Try it
Restate the following data in its entirety, word for word and without images.

Data provided
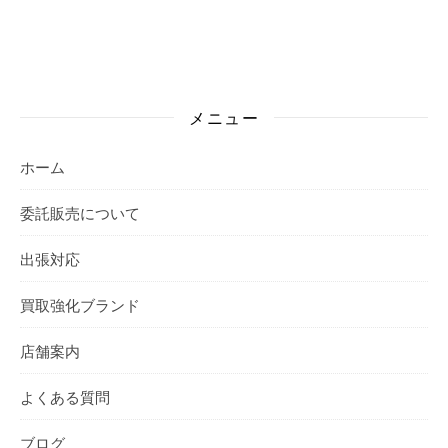
メニュー
ホーム
委託販売について
出張対応
買取強化ブランド
店舗案内
よくある質問
ブログ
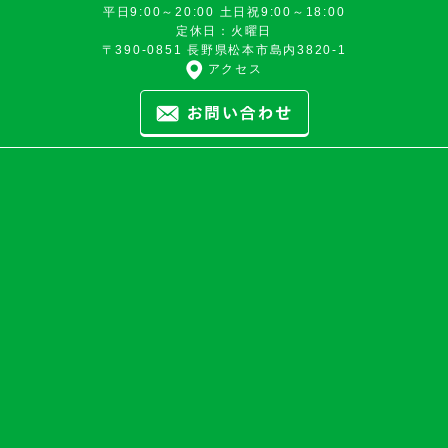
平日9:00～20:00 土日祝9:00～18:00
定休日：火曜日
〒390-0851 長野県松本市島内3820-1
アクセス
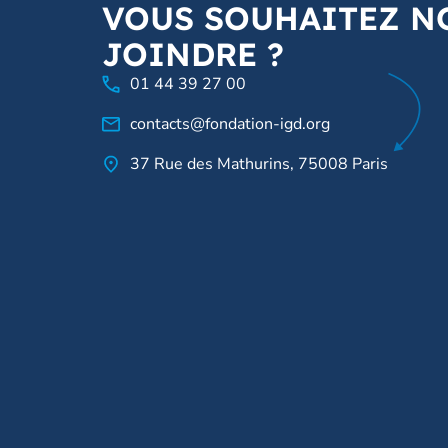
VOUS SOUHAITEZ N
JOINDRE ?
01 44 39 27 00
contacts@fondation-igd.org
37 Rue des Mathurins, 75008 Paris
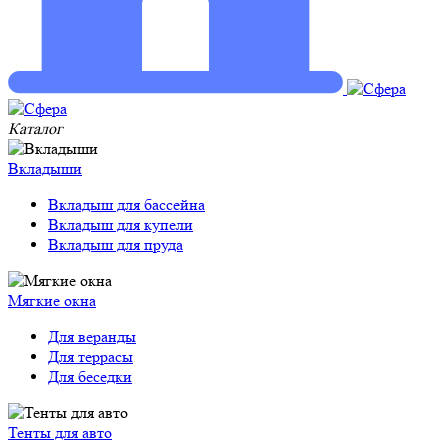
Каталог
Вкладыши
Вкладыш для бассейна
Вкладыш для купели
Вкладыш для пруда
Мягкие окна
Для веранды
Для террасы
Для беседки
Тенты для авто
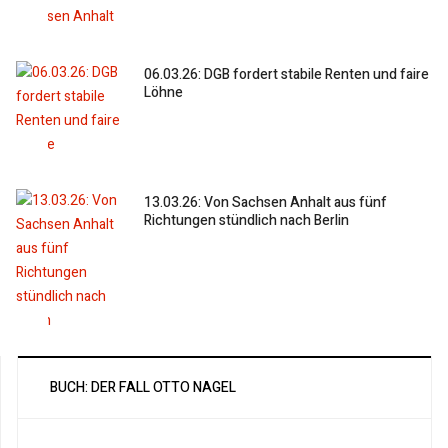
06.03.26: DGB fordert stabile Renten und faire
Löhne
13.03.26: Von Sachsen Anhalt aus fünf
Richtungen stündlich nach Berlin
BUCH: DER FALL OTTO NAGEL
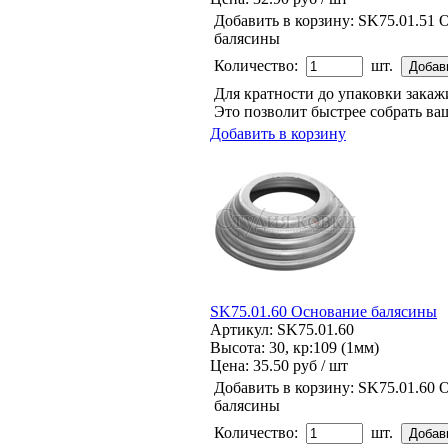
Добавить в корзину:
SK75.01.51 
балясины
Количество:
шт.
Для кратности до упаковки зака
Это позволит быстрее собрать ваш
Добавить в корзину
SK75.01.60 Основание балясины
Артикул: SK75.01.60
Высота: 30, кр:109 (1мм)
Цена:
35.50 руб / шт
Добавить в корзину:
SK75.01.60 
балясины
Количество:
шт.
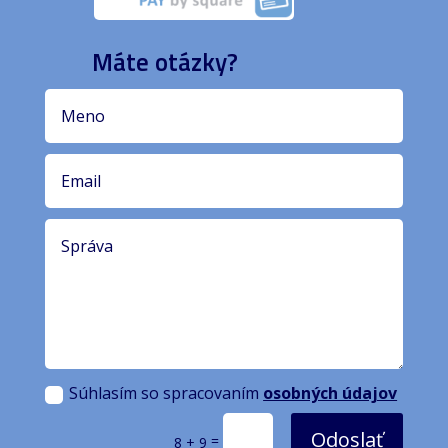
Máte otázky?
Súhlasím so spracovaním
osobných údajov
Odoslať
=
8 + 9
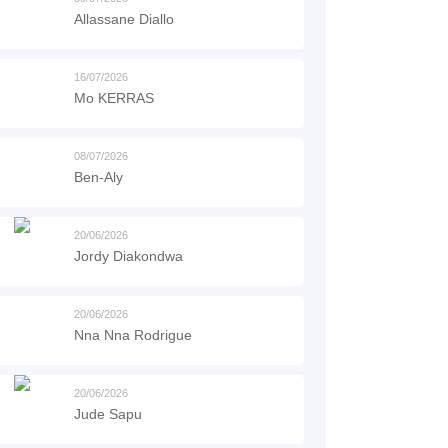
Allassane Diallo
16/07/2026
Mo KERRAS
08/07/2026
Ben-Aly
20/06/2026
Jordy Diakondwa
20/06/2026
Nna Nna Rodrigue
20/06/2026
Jude Sapu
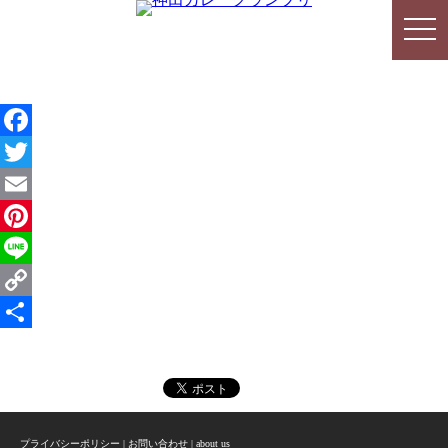
togg
togg
navi
navi
Facebook
Twitter
Email
Pinterest
Line
Copy
Link
共
有
プライバシーポリシー
|
お問い合わせ
|
about us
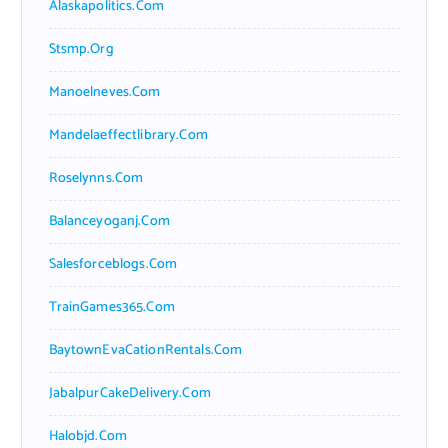
Alaskapolitics.com
Stsmp.org
Manoelneves.com
Mandelaeffectlibrary.com
Roselynns.com
Balanceyoganj.com
Salesforceblogs.com
TrainGames365.com
BaytownEvaCationRentals.com
JabalpurCakeDelivery.com
Halobjd.com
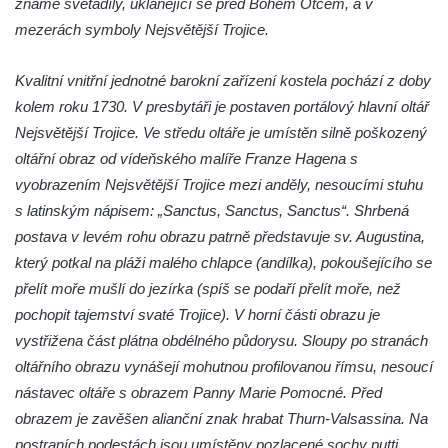
známé světadíly, uklánějící se před Bohem Otcem, a v
Kostel svatého Floriána v Podbradci
mezerách symboly Nejsvětější Trojice.
Kaple na západním okraji Ředhoště
Kostel svatého Jiljí v Ředhošti
Kvalitní vnitřní jednotné barokní zařízení kostela pochází z doby
Kaple severně od Ředhoště
kolem roku 1730. V presbytáři je postaven portálový hlavní oltář
Nejsvětější Trojice. Ve středu oltáře je umístěn silně poškozený
Kostel Nanebevzetí Panny Marie v Horním
oltářní obraz od vídeňského malíře Franze Hagena s
Jiřetíně
vyobrazením Nejsvětější Trojice mezi anděly, nesoucími stuhu
Kostel Nanebevzetí Panny Marie v
s latinským nápisem: „Sanctus, Sanctus, Sanctus“. Shrbená
Postoloprtech
postava v levém rohu obrazu patrně představuje sv. Augustina,
Hřbitovní kaple v Postoloprtech
který potkal na pláži malého chlapce (andílka), pokoušejícího se
Kostel svatého Jana Evangelisty v Malém
přelít moře mušlí do jezírka (spíš se podaří přelít moře, než
Březně
pochopit tajemství svaté Trojice). V horní části obrazu je
Kaple svatého Antonína Paduánského na
vystřižena část plátna obdélného půdorysu. Sloupy po stranách
návsi ve Vysokém Březně
oltářního obrazu vynášejí mohutnou profilovanou římsu, nesoucí
nástavec oltáře s obrazem Panny Marie Pomocné. Před
Bývalá kaple svatých Jana a Pavla v
obrazem je zavěšen alianční znak hrabat Thurn-Valsassina. Na
Nemilkově
postraních podestách jsou umístěny pozlacené sochy putti.
Kaple svatého Jana Nepomuckého v Lišnici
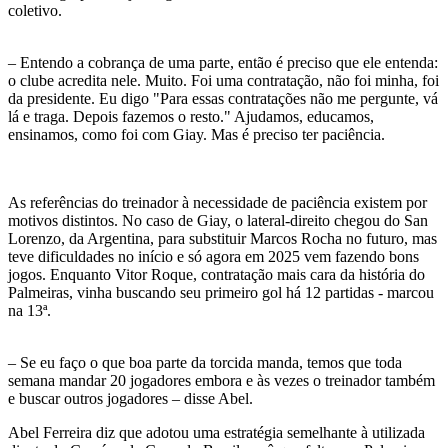
coletivo.
– Entendo a cobrança de uma parte, então é preciso que ele entenda:
o clube acredita nele. Muito. Foi uma contratação, não foi minha, foi
da presidente. Eu digo "Para essas contratações não me pergunte, vá
lá e traga. Depois fazemos o resto." Ajudamos, educamos,
ensinamos, como foi com Giay. Mas é preciso ter paciência.
As referências do treinador à necessidade de paciência existem por
motivos distintos. No caso de Giay, o lateral-direito chegou do San
Lorenzo, da Argentina, para substituir Marcos Rocha no futuro, mas
teve dificuldades no início e só agora em 2025 vem fazendo bons
jogos. Enquanto Vitor Roque, contratação mais cara da história do
Palmeiras, vinha buscando seu primeiro gol há 12 partidas - marcou
na 13ª.
– Se eu faço o que boa parte da torcida manda, temos que toda
semana mandar 20 jogadores embora e às vezes o treinador também
e buscar outros jogadores – disse Abel.
Abel Ferreira diz que adotou uma estratégia semelhante à utilizada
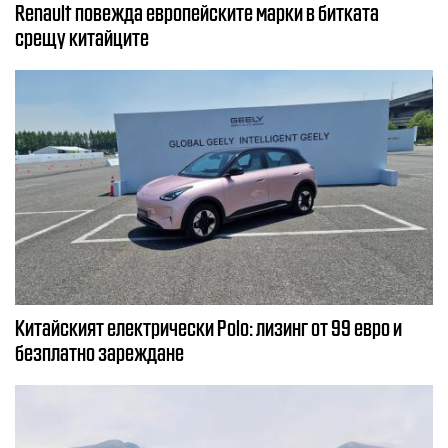
Renault повежда европейските марки в битката
срещу китайците
Китайският електрически Polo: лизинг от 99 евро и
безплатно зареждане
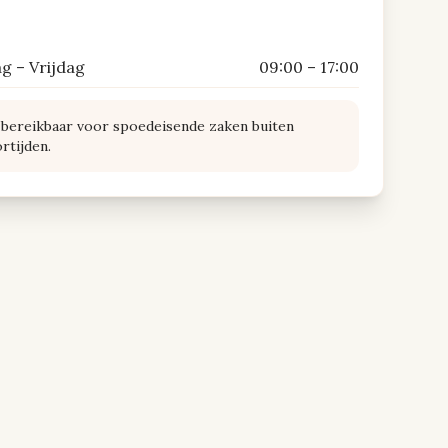
 – Vrijdag
09:00 – 17:00
 bereikbaar voor spoedeisende zaken buiten
rtijden.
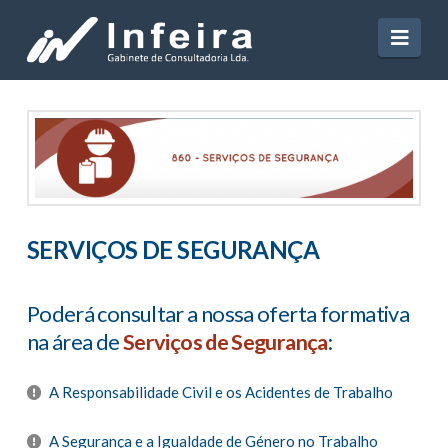
Navi
SERVIÇOS DE SEGURANÇA
Poderá consultar a nossa oferta formativa
na área de
Serviços de Segurança
:
A Responsabilidade Civil e os Acidentes de Trabalho
A Segurança e a Igualdade de Género no Trabalho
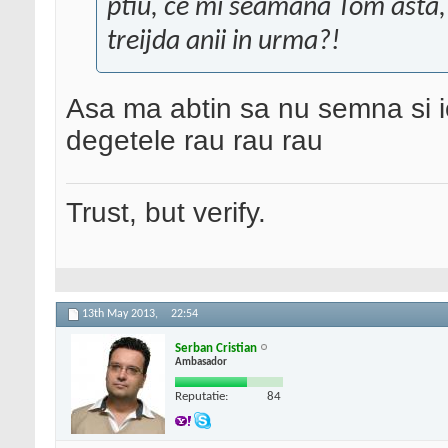
ptiu, ce mi seamana Tom asta, l
treijda anii in urma?!
Asa ma abtin sa nu semna si i
degetele rau rau rau
Trust, but verify.
13th May 2013,
22:54
Serban Cristian
Ambasador
Reputatie:
84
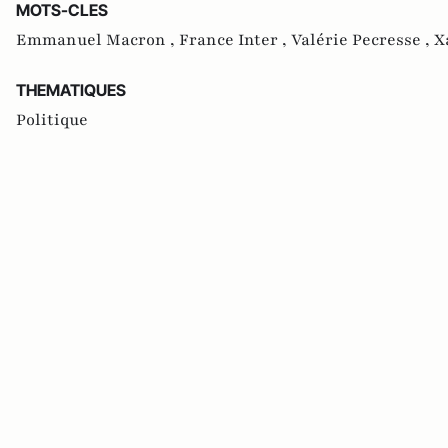
MOTS-CLES
Emmanuel Macron ,
France Inter ,
Valérie Pecresse ,
X
THEMATIQUES
Politique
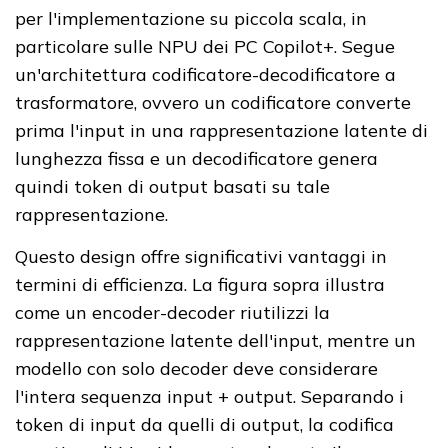
per l'implementazione su piccola scala, in
particolare sulle NPU dei PC Copilot+. Segue
un'architettura codificatore-decodificatore a
trasformatore, ovvero un codificatore converte
prima l'input in una rappresentazione latente di
lunghezza fissa e un decodificatore genera
quindi token di output basati su tale
rappresentazione.
Questo design offre significativi vantaggi in
termini di efficienza. La figura sopra illustra
come un encoder-decoder riutilizzi la
rappresentazione latente dell'input, mentre un
modello con solo decoder deve considerare
l'intera sequenza input + output. Separando i
token di input da quelli di output, la codifica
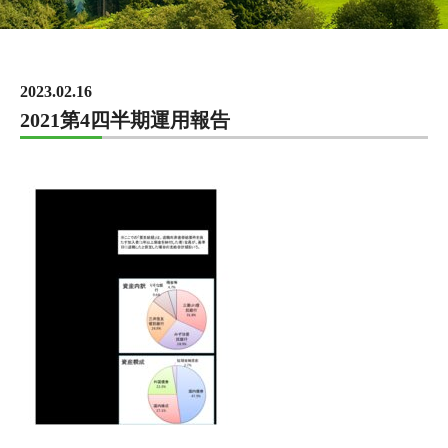
2023.02.16
2021第4四半期運用報告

Output of the exercise
メニュー
ホーム
委託販売について
出張対応
買取強化ブランド
店舗案内
よくある質問
ブログ
平日9:00～20:00 土日祝9:00～18:00
定休日：火曜日
〒390-0851 長野県松本市島内3820-1
アクセス
VOUS SOUHAITEZ N
JOINDRE ?
01 44 39 27 00
contacts@fondation-igd.org
37 Rue des Mathurins, 75008 Paris
Каталог
Вкладыши
Вкладыш для бассейна
Вкладыш для купели
Вкладыш для пруда
Мягкие окна
Для веранды
Для террасы
Для беседки
Тенты для авто
06.03.26: DGB fordert stabile Renten und faire
Löhne
13.03.26: Von Sachsen Anhalt aus fünf
Richtungen stündlich nach Berlin
BUCH: DER FALL OTTO NAGEL
Добавить в корзину:
SK75.01.51 
балясины
Количество:
шт.
Для кратности до упаковки зака
Это позволит быстрее собрать ваш
Добавить в корзину
SK75.01.60 Основание балясины
Артикул: SK75.01.60
Высота: 30, кр:109 (1мм)
Цена:
35.50 руб / шт
Добавить в корзину:
SK75.01.60 
балясины
Количество:
шт.
Máte otázky?
Súhlasím so spracovaním
osobných údajov
Odoslať
=
8 + 9
Allassane Diallo
16/07/2026
Mo KERRAS
08/07/2026
Ben-Aly
20/06/2026
Jordy Diakondwa
20/06/2026
Nna Nna Rodrigue
20/06/2026
Jude Sapu
togg
togg
navi
navi
Facebook
Twitter
Email
Pinterest
Line
Copy
Link
共
有
プライバシーポリシー
|
お問い合わせ
|
about us
Alaskapolitics.com
Stsmp.org
Manoelneves.com
Mandelaeffectlibrary.com
Roselynns.com
Balanceyoganj.com
Salesforceblogs.com
TrainGames365.com
BaytownEvaCationRentals.com
JabalpurCakeDelivery.com
Halobjd.com
známé světadíly, uklánějící se před Bohem Otcem, a v
Kostel svatého Floriána v Podbradci
mezerách symboly Nejsvětější Trojice.
Kaple na západním okraji Ředhoště
Kostel svatého Jiljí v Ředhošti
Kvalitní vnitřní jednotné barokní zařízení kostela pochází z doby
Kaple severně od Ředhoště
kolem roku 1730. V presbytáři je postaven portálový hlavní oltář
Nejsvětější Trojice. Ve středu oltáře je umístěn silně poškozený
Kostel Nanebevzetí Panny Marie v Horním
oltářní obraz od vídeňského malíře Franze Hagena s
Jiřetíně
vyobrazením Nejsvětější Trojice mezi anděly, nesoucími stuhu
Kostel Nanebevzetí Panny Marie v
s latinským nápisem: „Sanctus, Sanctus, Sanctus“. Shrbená
Postoloprtech
postava v levém rohu obrazu patrně představuje sv. Augustina,
Hřbitovní kaple v Postoloprtech
který potkal na pláži malého chlapce (andílka), pokoušejícího se
Kostel svatého Jana Evangelisty v Malém
přelít moře mušlí do jezírka (spíš se podaří přelít moře, než
Březně
pochopit tajemství svaté Trojice). V horní části obrazu je
Kaple svatého Antonína Paduánského na
vystřižena část plátna obdélného půdorysu. Sloupy po stranách
návsi ve Vysokém Březně
oltářního obrazu vynášejí mohutnou profilovanou římsu, nesoucí
nástavec oltáře s obrazem Panny Marie Pomocné. Před
Bývalá kaple svatých Jana a Pavla v
obrazem je zavěšen alianční znak hrabat Thurn-Valsassina. Na
Nemilkově
postraních podestách jsou umístěny pozlacené sochy putti.
Kaple svatého Jana Nepomuckého v Lišnici
coletivo.
– Entendo a cobrança de uma parte, então é preciso que ele entenda:
o clube acredita nele. Muito. Foi uma contratação, não foi minha, foi
da presidente. Eu digo "Para essas contratações não me pergunte, vá
lá e traga. Depois fazemos o resto." Ajudamos, educamos,
ensinamos, como foi com Giay. Mas é preciso ter paciência.
As referências do treinador à necessidade de paciência existem por
motivos distintos. No caso de Giay, o lateral-direito chegou do San
Lorenzo, da Argentina, para substituir Marcos Rocha no futuro, mas
teve dificuldades no início e só agora em 2025 vem fazendo bons
jogos. Enquanto Vitor Roque, contratação mais cara da história do
Palmeiras, vinha buscando seu primeiro gol há 12 partidas - marcou
na 13ª.
– Se eu faço o que boa parte da torcida manda, temos que toda
semana mandar 20 jogadores embora e às vezes o treinador também
e buscar outros jogadores – disse Abel.
Abel Ferreira diz que adotou uma estratégia semelhante à utilizada
Renault повежда европейските марки в битката
срещу китайците
Китайският електрически Polo: лизинг от 99 евро и
безплатно зареждане
 – Vrijdag
09:00 – 17:00
 bereikbaar voor spoedeisende zaken buiten
rtijden.
Navi
SERVIÇOS DE SEGURANÇA
Poderá consultar a nossa oferta formativa
na área de
Serviços de Segurança
:
A Responsabilidade Civil e os Acidentes de Trabalho
A Segurança e a Igualdade de Género no Trabalho
ptiu, ce mi seamana Tom asta, l
treijda anii in urma?!
Asa ma abtin sa nu semna si i
degetele rau rau rau
Trust, but verify.
13th May 2013,
22:54
Serban Cristian
Ambasador
Reputatie:
84
MOTS-CLES
Emmanuel Macron ,
France Inter ,
Valérie Pecresse ,
X
THEMATIQUES
Politique
per l'implementazione su piccola scala, in
particolare sulle NPU dei PC Copilot+. Segue
un'architettura codificatore-decodificatore a
trasformatore, ovvero un codificatore converte
prima l'input in una rappresentazione latente di
lunghezza fissa e un decodificatore genera
quindi token di output basati su tale
rappresentazione.
Questo design offre significativi vantaggi in
termini di efficienza. La figura sopra illustra
come un encoder-decoder riutilizzi la
rappresentazione latente dell'input, mentre un
modello con solo decoder deve considerare
l'intera sequenza input + output. Separando i
token di input da quelli di output, la codifica
2023.02.16
2021第4四半期運用報告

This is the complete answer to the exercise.